Pour la sécurité des usagers, la réhabilitation de la Rn1 s’était accompagnée de la mise en place de passerelles. Ces infrastructures n’empêchent cependant pas toujours la cohabitation entre véhicules et piétons. Une cohabitation qui s’explique parfois par la mise hors service temporaire de certaines passerelles, mais aussi par le choix délibéré de certains usagers.
A Sicap Mbao, la traversée de la Rn1 se fait dangereusement. Les coups de klaxons répondent à la détermination et la témérité de certains piétons. Cela dure, selon les tabliers trouvés aux abords de la route, depuis 2 ans environ. Si les uns disent ignorer la raison pour laquelle la passerelle est inutilisable depuis aussi longtemps, d’autres évoquent un problème de sécurité et de stabilité de l’ouvrage. C’est le cas de A. Guèye, qui parle d’un «travail mal fait» : «Ce pont a été démonté et refait plusieurs fois. Ils ont fini par abandonner à mon avis. Chaque semaine, il y a des chocs ici et ça va continuer tant que les piétons et les véhicules se partageront la même route». Le «coxeur» en veut pour preuve les débris de verre qui brillent sur le bitume.
Ageroute Sénégal, pour sa part, explique que la passerelle de Sicap Mbao a été fermée aux piétons suite à un accident. «Elle a été percutée par un camion hors gabarit. Elle a été réparée à trois reprises et percutée à chaque fois», précise Ndèye Awa Diop, ingénieur à l’Ageroute. Elle devrait cependant, selon notre interlocutrice, être rétablie prochainement. A Thiaroye-sur-Mer, à hauteur de la mairie de Guinaw-Rails Sud, c’est le même spectacle.
Il y a quelques semaines, des traversées dangereuses étaient, à quelques exceptions près, observables à Keur Mbaye Fall, Diamaguène ou encore Thiaroye. Les piétons devaient compter sur la force du nombre ou la bienveillance de certains automobilistes. Les plus pressés enjambaient les séparateurs de voies en béton, puis se faufilaient ou couraient entre les voitures. Ces passages dédiés ont été depuis rouverts à la circulation par l’Ageroute, qui explique que les passerelles sont amovibles pour permettre, par moment, le passage des convois hors gabarit.
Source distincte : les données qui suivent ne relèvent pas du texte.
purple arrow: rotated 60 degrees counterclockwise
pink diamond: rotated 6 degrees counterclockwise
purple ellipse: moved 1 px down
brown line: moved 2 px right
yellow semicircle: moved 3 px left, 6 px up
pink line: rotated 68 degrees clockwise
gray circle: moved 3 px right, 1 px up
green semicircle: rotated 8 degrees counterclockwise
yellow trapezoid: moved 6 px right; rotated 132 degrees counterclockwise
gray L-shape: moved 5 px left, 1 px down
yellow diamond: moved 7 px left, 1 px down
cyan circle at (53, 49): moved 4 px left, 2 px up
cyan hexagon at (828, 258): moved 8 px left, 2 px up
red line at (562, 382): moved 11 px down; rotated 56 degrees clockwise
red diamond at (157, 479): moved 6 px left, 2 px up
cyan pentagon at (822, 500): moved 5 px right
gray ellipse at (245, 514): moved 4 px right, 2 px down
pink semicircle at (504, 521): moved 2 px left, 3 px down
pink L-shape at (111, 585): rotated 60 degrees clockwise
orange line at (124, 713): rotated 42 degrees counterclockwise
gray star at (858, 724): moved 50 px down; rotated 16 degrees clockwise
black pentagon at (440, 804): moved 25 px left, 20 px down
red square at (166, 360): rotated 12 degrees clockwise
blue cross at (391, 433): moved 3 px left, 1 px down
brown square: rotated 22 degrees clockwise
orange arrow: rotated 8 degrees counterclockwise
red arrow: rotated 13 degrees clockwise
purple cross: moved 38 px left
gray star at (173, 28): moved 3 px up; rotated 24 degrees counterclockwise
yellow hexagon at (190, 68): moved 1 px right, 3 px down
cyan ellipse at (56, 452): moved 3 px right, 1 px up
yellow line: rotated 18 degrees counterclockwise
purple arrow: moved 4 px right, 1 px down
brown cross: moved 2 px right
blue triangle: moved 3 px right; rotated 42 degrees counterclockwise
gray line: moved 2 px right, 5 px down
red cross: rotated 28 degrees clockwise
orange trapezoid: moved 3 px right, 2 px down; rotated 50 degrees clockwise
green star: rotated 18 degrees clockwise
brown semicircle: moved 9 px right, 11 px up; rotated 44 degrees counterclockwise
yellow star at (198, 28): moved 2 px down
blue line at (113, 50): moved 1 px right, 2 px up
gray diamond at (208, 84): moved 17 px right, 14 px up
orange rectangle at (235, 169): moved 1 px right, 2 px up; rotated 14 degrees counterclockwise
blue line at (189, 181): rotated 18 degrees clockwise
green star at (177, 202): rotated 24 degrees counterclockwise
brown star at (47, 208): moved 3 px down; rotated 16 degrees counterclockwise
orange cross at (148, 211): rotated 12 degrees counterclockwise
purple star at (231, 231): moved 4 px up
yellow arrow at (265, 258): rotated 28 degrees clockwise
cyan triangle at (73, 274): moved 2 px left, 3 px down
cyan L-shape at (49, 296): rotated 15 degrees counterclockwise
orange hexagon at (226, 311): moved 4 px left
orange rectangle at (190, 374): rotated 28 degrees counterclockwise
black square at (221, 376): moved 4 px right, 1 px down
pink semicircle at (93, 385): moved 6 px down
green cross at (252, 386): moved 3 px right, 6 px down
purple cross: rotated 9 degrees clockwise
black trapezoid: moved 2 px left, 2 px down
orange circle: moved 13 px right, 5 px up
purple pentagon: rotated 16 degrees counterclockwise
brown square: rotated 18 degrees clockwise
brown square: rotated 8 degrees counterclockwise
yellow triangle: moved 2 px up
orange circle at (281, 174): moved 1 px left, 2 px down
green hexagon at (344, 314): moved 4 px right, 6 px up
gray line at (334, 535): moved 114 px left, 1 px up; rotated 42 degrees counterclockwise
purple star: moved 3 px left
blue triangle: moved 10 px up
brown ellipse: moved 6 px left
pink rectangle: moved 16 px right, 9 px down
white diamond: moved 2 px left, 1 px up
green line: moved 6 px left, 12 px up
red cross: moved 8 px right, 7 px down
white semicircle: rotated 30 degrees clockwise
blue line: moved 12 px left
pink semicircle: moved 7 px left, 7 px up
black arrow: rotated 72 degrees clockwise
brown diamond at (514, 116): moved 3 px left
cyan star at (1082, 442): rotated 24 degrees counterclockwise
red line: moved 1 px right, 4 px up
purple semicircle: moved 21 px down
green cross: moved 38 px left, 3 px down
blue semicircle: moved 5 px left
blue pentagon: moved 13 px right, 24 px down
En l’occurrence, précise l’ingénieur Ndèye Awa Diop, «il y avait des convois de la Sénélec qui devaient passer». Depuis, la situation est revenue à la normale. Cela n’empêche cependant pas certains, de préférer l’asphalte à la plateforme métallique qui le surplombe. C’est le cas de Babacar, un marchand ambulant rencontré devant le bureau de Poste de Thiaroye. «C’est plus rapide et moins fatigant pour moi de passer sous le pont et de ressortir par le rond-point que d’emprunter la passerelle. Je n’avais même pas remarqué qu’elle était à nouveau utilisable», justifie-t-il tout sourire.
Au pied même de la passerelle, de petits groupes se forment par moments. De ces groupuscules, une poignée d’élèves se distinguent par l’azur de leurs tenues. Ils attendent avec quelques femmes, et même des personnes du troisième âge parfois, le bon moment pour forcer le passage. Faty Bâ, le panier bien chargé de légumes et un sac coincé sous un bras fort, reconnaît volontiers être en faute. «Je sais que ce n’est pas normal mais sur la passerelle, j’ai l’impression que le métal bouge sous mes pieds et je n’arrive pas à marcher sereinement. Je compte donc sur la compréhension des chauffeurs», justifie-t-elle.
Non loin de là, un chauffeur de clando, qui préfère garder l’anonymat, juge que cette scène à laquelle il assiste chaque jour, s’apparente à «du suicide et de l’irresponsabilité». Pour le quadragénaire qui se dépeint comme «un enfant de la zone», la majorité des piétons choisissent délibérément d’ignorer la passerelle parce qu’il n’y a pas de sanctions. «Personnellement, je leur cède rarement le passage, car je ne sais pas si les véhicules derrière moi auront le même réflexe. Je dois aussi penser à ma propre sécurité», conclut-il.